In a letter Tuesday, attorneys for the USCCB restated that the “accommodation” offered by President Obama has left the HHS mandate “entirely unchanged” from their original form as proposed in August 2011, leaving the bishops with no choice but to pursue legal means if the mandate is not rescinded.

“We are convinced that no public good is served by this unprecedented nationwide mandate, and that forcing individual and institutional stakeholders to sponsor and subsidize an otherwise widely available product over their religious and moral objections serves no legitimate, let alone compelling, government interest,” wrote General Counsel Anthony R. Picarello, Jr. and Associate General Counsel Michael Moses to U.S. health officials. 

“Indeed … such coercion is a serious violation of federal statutory and constitutional guarantees of religious liberty and rights of conscience,” they wrote. “Absent prompt congressional attention to this infringement on fundamental civil liberties, we believe the only remaining recourse, in light of the approaching regulatory deadlines, is in the courts.”

The comments were submitted in response to an HHS Advance Notice of Proposed Rulemaking (ANPRM) on preventive services, which expressed the administration’s intention to propose additional regulations establishing alternative ways of ensuring contraceptive coverage for religious employees while still “accommodating” their organizations.
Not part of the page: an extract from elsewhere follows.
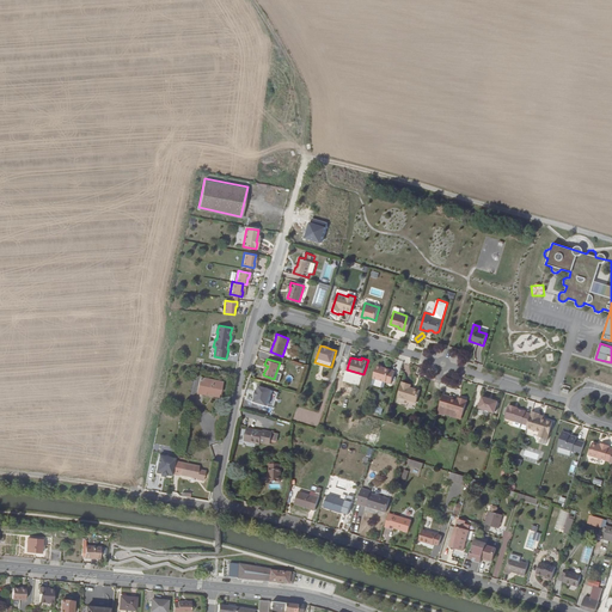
[(374,377),(386,381),(391,383),(396,369),(383,366),(383,365),(378,363),(374,377)]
The USCCB attorneys noted that the accommodation would only apply to some religious organizations, and that it would still make employee health plans the conduit for such services, although “the use of premiums and plans for that purpose is precisely what is morally objectionable, and having an insurer or third party administer the payments does not overcome the moral objection.”

Religious opponents to the HHS mandate, which USCCB president Cardinal Timothy Dolan has called “literally unconscionable,” are planning a second demonstration on June 8 after demonstrations earlier this Spring drew tens of thousands in 146 U.S. cities.